Try it: Within this material, state how many lines include the string "devolution". Reply with the number only.
○ ○ ○
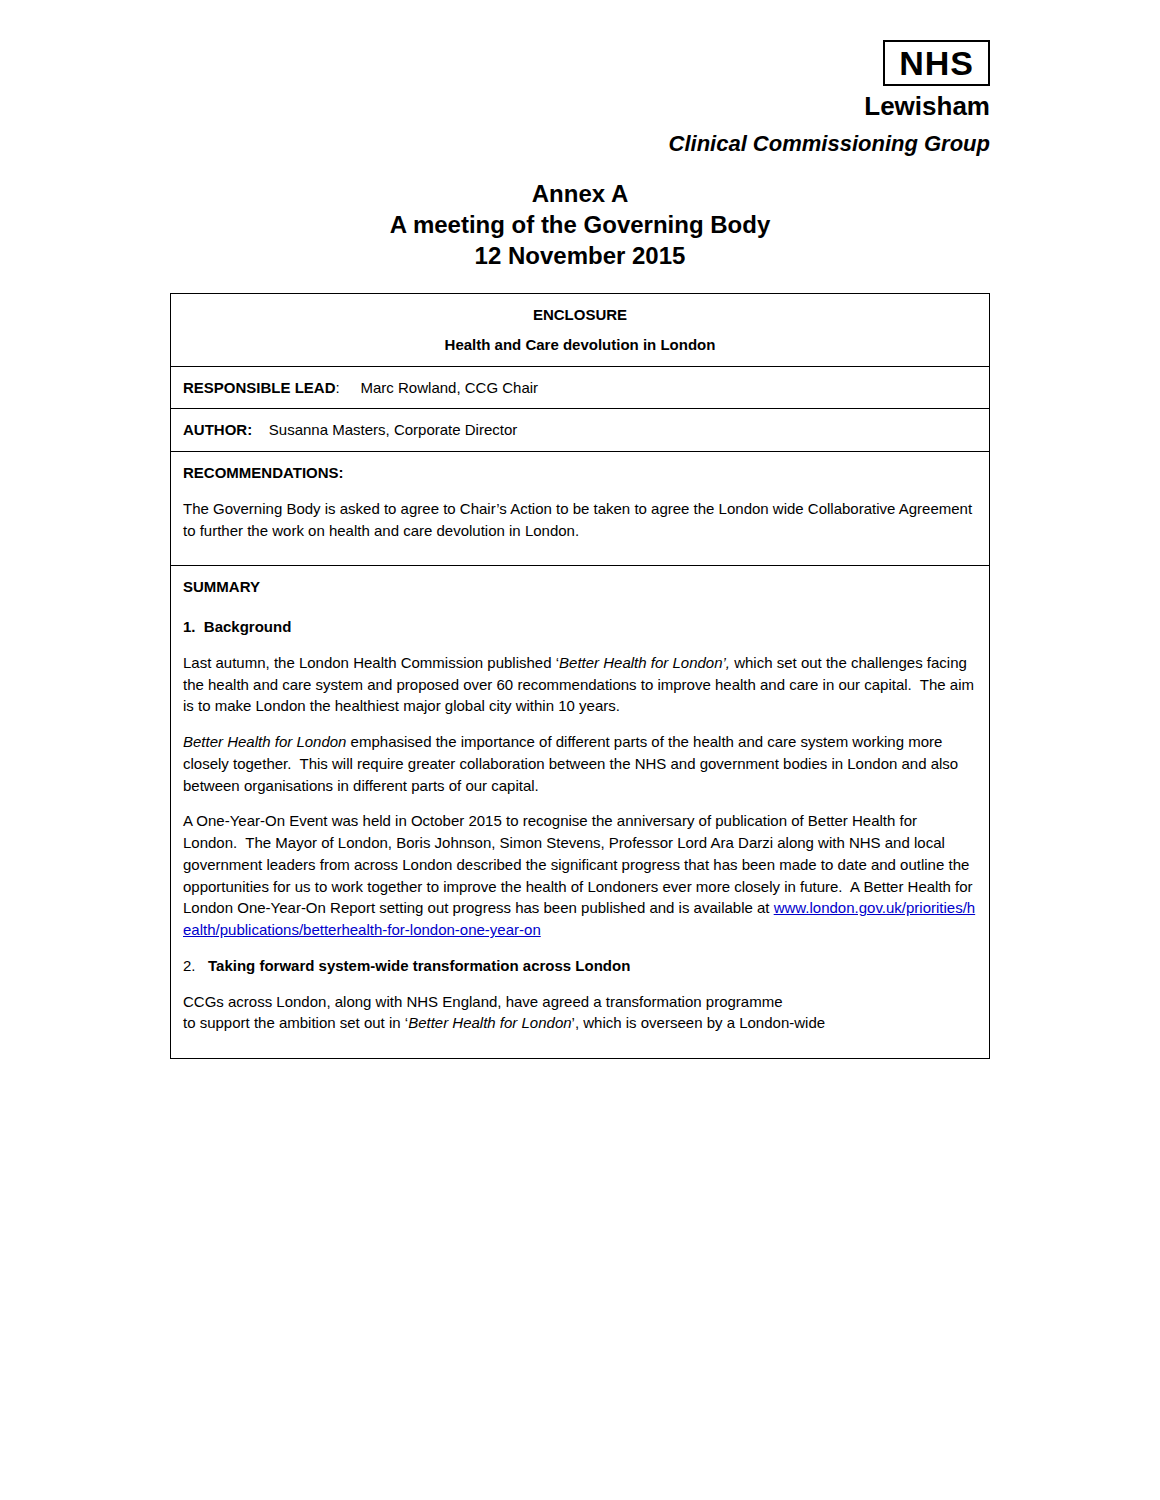NHS
Lewisham
Clinical Commissioning Group
Annex A
A meeting of the Governing Body
12 November 2015
| ENCLOSURE Health and Care devolution in London |
| RESPONSIBLE LEAD : Marc Rowland, CCG Chair |
| AUTHOR: Susanna Masters, Corporate Director |
| RECOMMENDATIONS: The Governing Body is asked to agree to Chair’s Action to be taken to agree the London wide Collaborative Agreement to further the work on health and care devolution in London. |
| SUMMARY 1. Background Last autumn, the London Health Commission published ‘ Better Health for London’, which set out the challenges facing the health and care system and proposed over 60 recommendations to improve health and care in our capital. The aim is to make London the healthiest major global city within 10 years. Better Health for London emphasised the importance of different parts of the health and care system working more closely together. This will require greater collaboration between the NHS and government bodies in London and also between organisations in different parts of our capital. A One-Year-On Event was held in October 2015 to recognise the anniversary of publication of Better Health for London. The Mayor of London, Boris Johnson, Simon Stevens, Professor Lord Ara Darzi along with NHS and local government leaders from across London described the significant progress that has been made to date and outline the opportunities for us to work together to improve the health of Londoners ever more closely in future. A Better Health for London One-Year-On Report setting out progress has been published and is available at www.london.gov.uk/priorities/health/publications/betterhealth-for-london-one-year-on 2. Taking forward system-wide transformation across London CCGs across London, along with NHS England, have agreed a transformation programme to support the ambition set out in ‘ Better Health for London ’, which is overseen by a London-wide |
○ ○ ○
Solution to this task: 2